- **作業内容**
下の記載のうち、「collector number: 2147」を含む行から始まり「genus: Marsilea」を含む行で終わる範囲を、両端の行も含めて一字一句変えずに抜き出してください。

■ ■ ■ ■ ■ ■ ■

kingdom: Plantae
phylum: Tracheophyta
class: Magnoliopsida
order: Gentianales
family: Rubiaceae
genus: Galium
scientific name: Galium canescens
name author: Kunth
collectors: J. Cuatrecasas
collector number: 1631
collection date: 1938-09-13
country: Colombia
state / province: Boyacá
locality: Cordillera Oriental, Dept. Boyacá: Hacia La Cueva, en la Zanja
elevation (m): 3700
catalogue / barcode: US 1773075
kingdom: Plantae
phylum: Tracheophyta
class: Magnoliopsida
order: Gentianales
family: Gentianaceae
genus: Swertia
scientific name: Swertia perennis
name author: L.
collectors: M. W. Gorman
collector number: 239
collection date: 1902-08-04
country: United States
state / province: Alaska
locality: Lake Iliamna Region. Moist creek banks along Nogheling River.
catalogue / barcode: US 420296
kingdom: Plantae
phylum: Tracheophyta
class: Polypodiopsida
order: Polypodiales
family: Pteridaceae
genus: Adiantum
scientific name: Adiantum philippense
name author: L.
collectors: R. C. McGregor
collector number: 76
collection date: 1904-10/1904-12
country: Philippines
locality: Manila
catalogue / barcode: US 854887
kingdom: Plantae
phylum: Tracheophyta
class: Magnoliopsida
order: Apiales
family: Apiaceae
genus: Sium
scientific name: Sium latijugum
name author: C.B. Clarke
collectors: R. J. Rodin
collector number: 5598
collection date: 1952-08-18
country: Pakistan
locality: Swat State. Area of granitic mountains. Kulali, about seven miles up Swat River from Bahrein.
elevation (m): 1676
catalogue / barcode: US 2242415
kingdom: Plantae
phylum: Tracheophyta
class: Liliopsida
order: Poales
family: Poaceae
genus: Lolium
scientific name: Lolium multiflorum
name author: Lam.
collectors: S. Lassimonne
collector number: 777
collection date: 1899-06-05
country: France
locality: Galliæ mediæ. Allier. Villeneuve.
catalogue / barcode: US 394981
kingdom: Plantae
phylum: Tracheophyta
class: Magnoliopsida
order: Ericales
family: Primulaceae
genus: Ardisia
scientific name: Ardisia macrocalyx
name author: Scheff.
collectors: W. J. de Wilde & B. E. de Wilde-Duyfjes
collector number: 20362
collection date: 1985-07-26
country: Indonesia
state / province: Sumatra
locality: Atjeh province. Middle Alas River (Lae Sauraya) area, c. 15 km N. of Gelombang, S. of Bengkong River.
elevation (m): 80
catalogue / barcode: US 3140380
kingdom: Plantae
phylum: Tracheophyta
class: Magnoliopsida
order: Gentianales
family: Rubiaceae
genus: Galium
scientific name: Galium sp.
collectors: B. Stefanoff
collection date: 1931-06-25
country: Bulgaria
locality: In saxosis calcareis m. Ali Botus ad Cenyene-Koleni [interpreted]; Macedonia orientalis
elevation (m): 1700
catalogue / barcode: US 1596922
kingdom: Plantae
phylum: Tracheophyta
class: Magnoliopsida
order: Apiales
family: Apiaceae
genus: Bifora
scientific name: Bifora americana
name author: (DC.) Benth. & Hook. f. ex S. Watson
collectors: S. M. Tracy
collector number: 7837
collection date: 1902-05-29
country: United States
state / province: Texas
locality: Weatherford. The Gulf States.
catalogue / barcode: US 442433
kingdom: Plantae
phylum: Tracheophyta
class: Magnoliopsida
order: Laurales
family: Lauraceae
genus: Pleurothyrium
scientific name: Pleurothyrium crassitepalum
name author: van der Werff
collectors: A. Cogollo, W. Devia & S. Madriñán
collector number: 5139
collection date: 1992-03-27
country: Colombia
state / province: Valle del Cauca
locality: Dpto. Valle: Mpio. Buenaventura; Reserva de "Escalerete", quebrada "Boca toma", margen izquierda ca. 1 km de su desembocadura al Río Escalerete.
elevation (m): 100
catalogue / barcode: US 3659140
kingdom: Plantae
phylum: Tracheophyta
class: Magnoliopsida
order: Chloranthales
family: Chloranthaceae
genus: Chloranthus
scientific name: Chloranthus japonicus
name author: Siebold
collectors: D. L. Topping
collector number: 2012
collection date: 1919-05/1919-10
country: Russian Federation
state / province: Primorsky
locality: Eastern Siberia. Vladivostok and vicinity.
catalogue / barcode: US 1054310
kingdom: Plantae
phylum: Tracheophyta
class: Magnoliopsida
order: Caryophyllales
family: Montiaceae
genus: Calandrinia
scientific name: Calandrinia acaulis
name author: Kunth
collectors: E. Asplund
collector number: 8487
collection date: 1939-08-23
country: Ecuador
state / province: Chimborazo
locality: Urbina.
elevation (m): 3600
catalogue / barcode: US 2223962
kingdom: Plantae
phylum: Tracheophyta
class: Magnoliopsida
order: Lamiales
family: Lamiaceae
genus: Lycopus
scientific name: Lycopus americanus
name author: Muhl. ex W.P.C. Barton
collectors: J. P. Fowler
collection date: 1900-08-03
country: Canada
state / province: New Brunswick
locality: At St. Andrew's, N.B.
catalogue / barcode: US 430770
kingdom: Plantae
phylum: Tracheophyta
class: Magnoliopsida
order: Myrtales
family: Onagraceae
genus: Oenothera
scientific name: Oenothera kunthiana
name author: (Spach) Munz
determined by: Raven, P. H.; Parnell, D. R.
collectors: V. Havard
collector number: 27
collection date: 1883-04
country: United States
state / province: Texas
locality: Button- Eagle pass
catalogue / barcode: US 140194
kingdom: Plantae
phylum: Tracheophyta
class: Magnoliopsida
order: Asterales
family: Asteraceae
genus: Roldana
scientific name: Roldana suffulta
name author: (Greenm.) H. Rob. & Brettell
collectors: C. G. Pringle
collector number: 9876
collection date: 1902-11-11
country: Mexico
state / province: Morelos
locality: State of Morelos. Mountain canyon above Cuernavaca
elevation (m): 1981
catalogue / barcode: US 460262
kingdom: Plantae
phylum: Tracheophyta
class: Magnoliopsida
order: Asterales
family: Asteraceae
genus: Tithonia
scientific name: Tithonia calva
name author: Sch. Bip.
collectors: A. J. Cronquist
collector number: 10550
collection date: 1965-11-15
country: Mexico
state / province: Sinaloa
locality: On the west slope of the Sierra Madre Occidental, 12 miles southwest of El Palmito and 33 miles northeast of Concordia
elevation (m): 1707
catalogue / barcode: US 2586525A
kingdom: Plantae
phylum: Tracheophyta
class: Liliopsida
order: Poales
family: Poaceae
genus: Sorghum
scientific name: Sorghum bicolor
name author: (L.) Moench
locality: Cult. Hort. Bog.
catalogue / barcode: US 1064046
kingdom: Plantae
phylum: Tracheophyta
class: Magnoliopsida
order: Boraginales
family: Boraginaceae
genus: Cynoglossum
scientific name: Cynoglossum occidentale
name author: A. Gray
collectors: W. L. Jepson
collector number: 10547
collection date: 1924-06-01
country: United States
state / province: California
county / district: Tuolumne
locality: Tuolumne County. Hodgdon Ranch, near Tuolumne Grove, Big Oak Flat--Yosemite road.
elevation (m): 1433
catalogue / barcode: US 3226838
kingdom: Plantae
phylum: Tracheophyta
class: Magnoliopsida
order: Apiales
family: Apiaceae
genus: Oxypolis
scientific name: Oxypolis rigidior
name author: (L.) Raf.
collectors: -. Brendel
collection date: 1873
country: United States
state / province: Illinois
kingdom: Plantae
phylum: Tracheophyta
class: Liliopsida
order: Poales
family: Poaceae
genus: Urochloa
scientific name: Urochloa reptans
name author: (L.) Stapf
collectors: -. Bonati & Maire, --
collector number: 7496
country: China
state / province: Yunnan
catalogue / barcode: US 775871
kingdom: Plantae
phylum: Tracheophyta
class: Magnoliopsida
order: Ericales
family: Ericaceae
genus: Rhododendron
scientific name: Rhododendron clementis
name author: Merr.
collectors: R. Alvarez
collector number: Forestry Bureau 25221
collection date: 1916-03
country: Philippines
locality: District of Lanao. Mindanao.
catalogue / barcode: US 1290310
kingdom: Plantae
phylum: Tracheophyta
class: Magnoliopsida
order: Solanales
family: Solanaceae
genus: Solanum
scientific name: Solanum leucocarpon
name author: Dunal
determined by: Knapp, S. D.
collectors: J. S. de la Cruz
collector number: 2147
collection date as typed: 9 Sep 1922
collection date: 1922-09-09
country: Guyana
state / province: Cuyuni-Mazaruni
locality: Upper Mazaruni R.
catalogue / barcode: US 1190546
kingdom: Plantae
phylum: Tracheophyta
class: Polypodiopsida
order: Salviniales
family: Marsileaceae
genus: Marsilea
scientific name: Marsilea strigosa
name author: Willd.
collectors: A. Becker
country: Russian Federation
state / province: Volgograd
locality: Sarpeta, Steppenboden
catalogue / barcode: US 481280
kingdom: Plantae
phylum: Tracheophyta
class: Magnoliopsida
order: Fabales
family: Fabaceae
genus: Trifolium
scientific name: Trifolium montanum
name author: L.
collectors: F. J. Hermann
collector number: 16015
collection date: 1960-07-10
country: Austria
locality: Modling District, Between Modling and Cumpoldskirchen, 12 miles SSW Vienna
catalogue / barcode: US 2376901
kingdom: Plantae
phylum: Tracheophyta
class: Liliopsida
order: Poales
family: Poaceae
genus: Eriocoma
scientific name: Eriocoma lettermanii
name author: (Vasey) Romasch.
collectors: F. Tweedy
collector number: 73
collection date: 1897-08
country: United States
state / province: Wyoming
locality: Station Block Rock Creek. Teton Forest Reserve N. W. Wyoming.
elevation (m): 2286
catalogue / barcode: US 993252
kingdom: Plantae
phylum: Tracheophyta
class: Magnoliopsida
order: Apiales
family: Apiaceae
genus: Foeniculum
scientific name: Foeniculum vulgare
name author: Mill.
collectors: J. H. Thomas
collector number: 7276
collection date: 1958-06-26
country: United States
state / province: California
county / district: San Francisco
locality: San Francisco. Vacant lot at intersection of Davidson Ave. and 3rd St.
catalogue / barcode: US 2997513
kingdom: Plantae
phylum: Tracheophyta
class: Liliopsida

■ ■ ■ ■ ■ ■ ■

- **本作業の結果**
collector number: 2147
collection date as typed: 9 Sep 1922
collection date: 1922-09-09
country: Guyana
state / province: Cuyuni-Mazaruni
locality: Upper Mazaruni R.
catalogue / barcode: US 1190546
kingdom: Plantae
phylum: Tracheophyta
class: Polypodiopsida
order: Salviniales
family: Marsileaceae
genus: Marsilea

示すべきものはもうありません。